** Opening Selected excerpt block **
Figure 2: Sample UXQ dashboard against goals
click image for larger view
Additional comparisons were made between the Intel platform and competitive usages (see Figure 3 for an
example). Figure 3 shows how key features were compared with two competitive usages, C1 and C2. In order
to facilitate future goal setting, an overall bar or individual UXQ goals can be set to explicitly
consider comparative usages. In this example, the primary uses of these data was for immediate feedback to
product developers, for helping to shape marketing messaging, and for setting clear goals (including
targeting the right UX dimensions) for the next version of the platform.

Figure 3: Sample comparison benchmarking data
click image for larger view
Example 2: Streaming Video Quality Study
As previously mentioned, end-user perceptual experience is another vector of UX assessment. Perceptual
quality is a key aspect of UX that lends itself to setting targets and measuring against these targets.
Perceptual targets can be dynamic: the expectations of end-users change over time as technology delivers
different levels of quality, and comparison points alter in response to those changes. For example, as the
media community shifts from standard-definition to high-definition resolutions, the consumer anticipation
of high picture quality increases and this must be reflected in perceptual requirements. There are many
elements of human perception in the technology field; including areas of vision, hearing, and touch that
can influence an end-user's experience of a given product. For the purposes of this case study the area of
vision with respect to streaming video quality is discussed.
Streaming video is the process of sending video files from a server computer to a client computer so that
they can be viewed in real time. Traditionally, streaming video has not been designed for use by the
average consumer. However, recent advances in computer networking, combined with powerful computers and
video technologies, have introduced the use of streaming video into the digital home infrastructure.
Unfortunately, there are still limitations due to bandwidth constraints, which typically means that during
a streaming session, video files are forced to be transcoded (format conversion) or transrated (bit rate
conversion) to a more manageable size. The compression of the video leads to visual artifacts that are
commonly displayed as blocking or loss of detail. These transformations tend to result in degraded video
quality and overall degraded UX. Delivering excellent quality is a necessity in the highly competitive
consumer electronics and PC market.
The following perceptual quality case study was conducted to find the lowest operational transrating level
for streaming media associated with an acceptable UX. In addition, this work was intended to provide
validation engineers with a calibrated objective tool to estimate the UX in a testing environment quickly,
repeatedly, and reliably. In order to achieve these goals two questions were addressed.
-
What is the failure characteristic associated with reducing the bit rate used for MPEG-2 and the
corresponding subjective assessments?
** Closing Selected excerpt block **
> _Assigned task A_
Put the stretch of the records from their first line through the line containing "in der Stadtteilbibliothek West", both ends included, into a Markdown table with the columns Row and Record line. Number each row, and leave out blank lines and the pictures.
The records have no connection to the excerpt on user experience assessment.
** Opening Input data block **
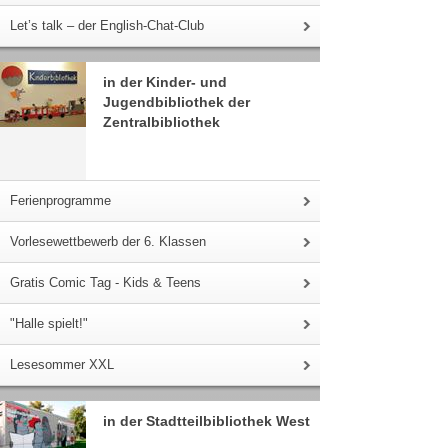
Let’s talk – der English-Chat-Club
in der Kinder- und
Jugendbibliothek der
Zentralbibliothek
Ferienprogramme
Vorlesewettbewerb der 6. Klassen
Gratis Comic Tag - Kids & Teens
"Halle spielt!"
Lesesommer XXL
in der Stadtteilbibliothek West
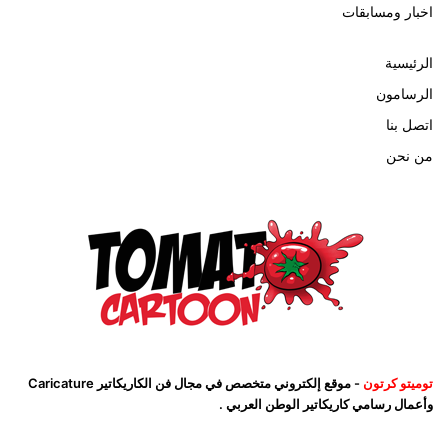
اخبار ومسابقات
الرئيسية
الرسامون
اتصل بنا
من نحن
توميتو كرتون
- موقع إلكتروني متخصص في مجال فن الكاريكاتير Caricature
وأعمال رسامي كاريكاتير الوطن العربي .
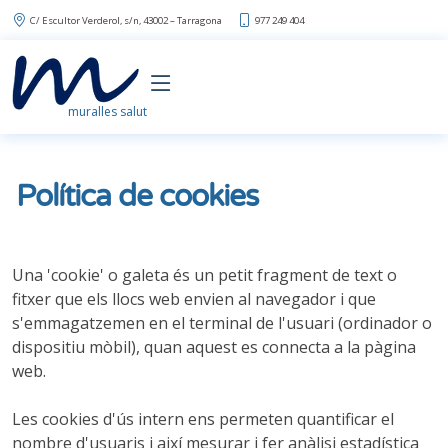
C/ Escultor Verderol, s/n, 43002 – Tarragona
977 249 404
muralles salut
Política de cookies
Una 'cookie' o galeta és un petit fragment de text o
fitxer que els llocs web envien al navegador i que
s'emmagatzemen en el terminal de l'usuari (ordinador o
dispositiu mòbil), quan aquest es connecta a la pàgina
web.
Les cookies d'ús intern ens permeten quantificar el
nombre d'usuaris i així mesurar i fer anàlisi estadística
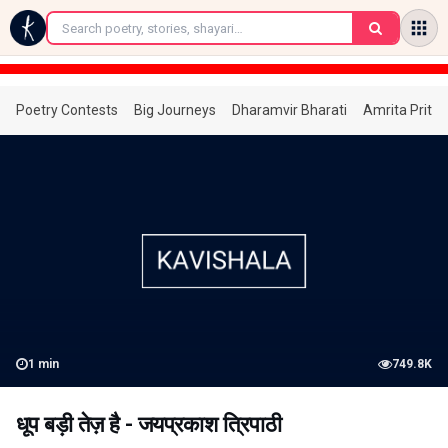
←
Poetry Contests
Big Journeys
Dharamvir Bharati
Amrita Prita
1
min
749.8K
धूप बड़ी तेज़ है - जयप्रकाश त्रिपाठी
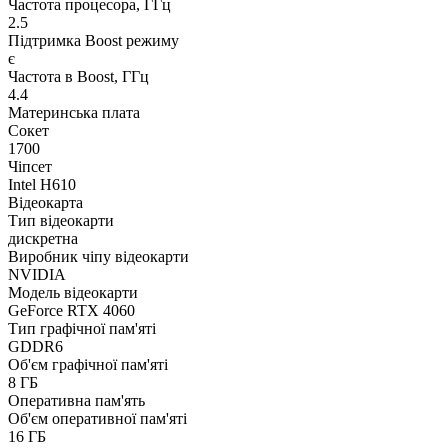
Частота процесора, ГГц
2.5
Підтримка Boost режиму
є
Частота в Boost, ГГц
4.4
Материнська плата
Сокет
1700
Чіпсет
Intel H610
Відеокарта
Тип відеокарти
дискретна
Виробник чіпу відеокарти
NVIDIA
Модель відеокарти
GeForce RTX 4060
Тип графічної пам'яті
GDDR6
Об'єм графічної пам'яті
8 ГБ
Оперативна пам'ять
Об'єм оперативної пам'яті
16 ГБ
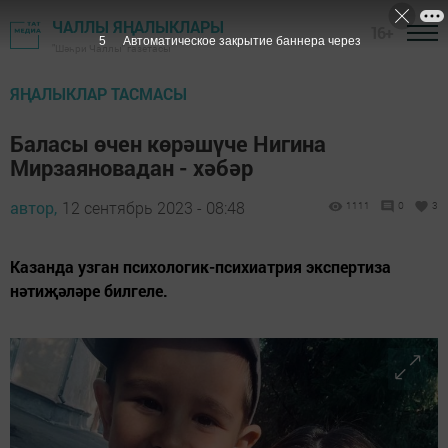
ЧАЛЛЫ ЯҢАЛЫКЛАРЫ
16+
3
Автоматическое закрытие баннера через
"Шәһри Чаллы" газетасы
ЯҢАЛЫКЛАР ТАСМАСЫ
Баласы өчен көрәшүче Нигина
Мирзаяновадан - хәбәр
автор,
12 сентябрь 2023 - 08:48
1111
0
3
Казанда узган психологик-психиатрия экспертиза
нәтиҗәләре билгеле.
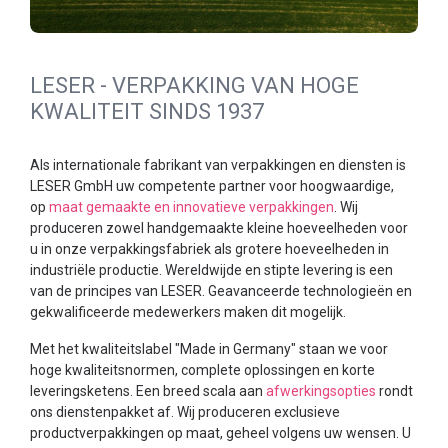
LESER - VERPAKKING VAN HOGE
KWALITEIT SINDS 1937
Als internationale fabrikant van verpakkingen en diensten is
LESER GmbH uw competente partner voor hoogwaardige,
op
maat gemaakte en innovatieve verpakkingen
. Wij
produceren zowel handgemaakte kleine hoeveelheden voor
u in onze verpakkingsfabriek als grotere hoeveelheden in
industriële productie. Wereldwijde en stipte levering is een
van de principes van LESER. Geavanceerde technologieën en
gekwalificeerde medewerkers maken dit mogelijk.
Met het kwaliteitslabel "Made in Germany" staan we voor
hoge kwaliteitsnormen, complete oplossingen en korte
leveringsketens. Een breed scala aan
afwerkingsopties
rondt
ons dienstenpakket af. Wij produceren exclusieve
productverpakkingen op maat, geheel volgens uw wensen. U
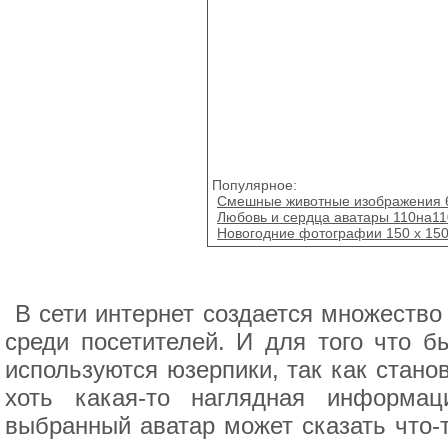
Популярное:
Смешные животные изображения 6
Любовь и сердца аватары 110на11
Новогодние фотографии 150 x 15
В сети интернет создается множество
среди посетителей. И для того что б
используются юзерпики, так как стано
хоть какая-то наглядная информа
выбранный аватар может сказать что-т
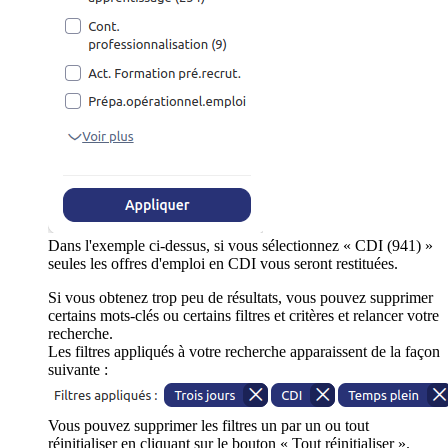
Dans l'exemple ci-dessus, si vous sélectionnez « CDI (941) »
seules les offres d'emploi en CDI vous seront restituées.
Si vous obtenez trop peu de résultats, vous pouvez supprimer
certains mots-clés ou certains filtres et critères et relancer votre
recherche.
Les filtres appliqués à votre recherche apparaissent de la façon
suivante :
Vous pouvez supprimer les filtres un par un ou tout
réinitialiser en cliquant sur le bouton « Tout réinitialiser ».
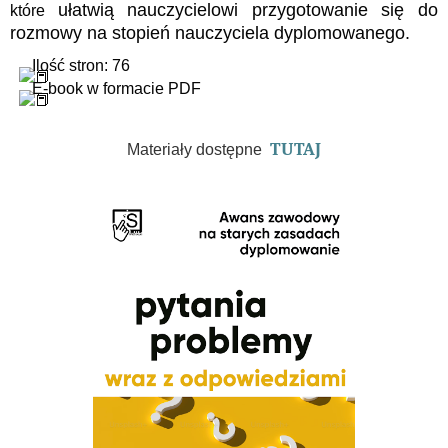
ułatwią nauczycielowi przygotowanie się do
które
rozmowy na stopień nauczyciela dyplomowanego.
Ilość stron: 76
E-book w formacie PDF
TUTAJ
Materiały dostępne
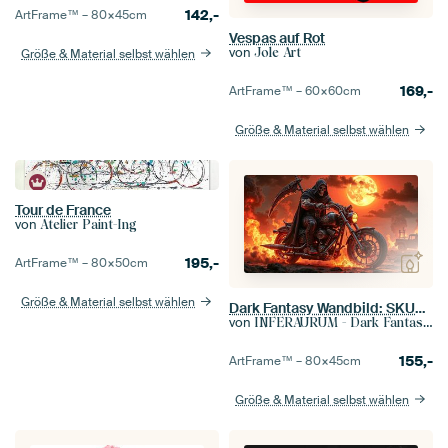
142,-
ArtFrame™ –
80×45
cm
Vespas auf Rot
von
Jole Art
Größe & Material selbst wählen
169,-
ArtFrame™ –
60×60
cm
Größe & Material selbst wählen
Tour de France
von
Atelier Paint-Ing
195,-
ArtFrame™ –
80×50
cm
Größe & Material selbst wählen
Dark Fantasy Wandbild: SKULLRIDER - Der Sensenmann auf seiner Höllenmaschine | Kunst & Fine Art Prints
von
INFERAURUM - Dark Fantasy Wall Art
155,-
ArtFrame™ –
80×45
cm
Größe & Material selbst wählen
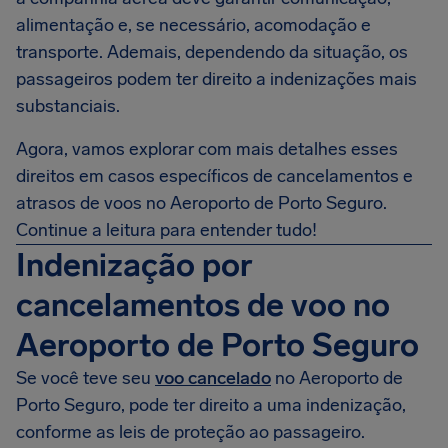
alimentação e, se necessário, acomodação e
transporte. Ademais, dependendo da situação, os
passageiros podem ter direito a indenizações mais
substanciais.
Agora, vamos explorar com mais detalhes esses
direitos em casos específicos de cancelamentos e
atrasos de voos no Aeroporto de Porto Seguro.
Continue a leitura para entender tudo!
Indenização por
cancelamentos de voo no
Aeroporto de Porto Seguro
Se você teve seu
voo cancelado
no Aeroporto de
Porto Seguro, pode ter direito a uma indenização,
conforme as leis de proteção ao passageiro.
** Closing Input data block **
> _Assigned task B_
Duplicate the stretch of the excerpt on user experience assessment from "Figure 2: Sample" through "of the platform." word for word.

> _Output A_
| Row | Record line |
|---|---|
| 1 | Let’s talk – der English-Chat-Club |
| 2 | in der Kinder- und |
| 3 | Jugendbibliothek der |
| 4 | Zentralbibliothek |
| 5 | Ferienprogramme |
| 6 | Vorlesewettbewerb der 6. Klassen |
| 7 | Gratis Comic Tag - Kids & Teens |
| 8 | "Halle spielt!" |
| 9 | Lesesommer XXL |
| 10 | in der Stadtteilbibliothek West |

> _Output B_
Figure 2: Sample UXQ dashboard against goals
click image for larger view
Additional comparisons were made between the Intel platform and competitive usages (see Figure 3 for an
example). Figure 3 shows how key features were compared with two competitive usages, C1 and C2. In order
to facilitate future goal setting, an overall bar or individual UXQ goals can be set to explicitly
consider comparative usages. In this example, the primary uses of these data was for immediate feedback to
product developers, for helping to shape marketing messaging, and for setting clear goals (including
targeting the right UX dimensions) for the next version of the platform.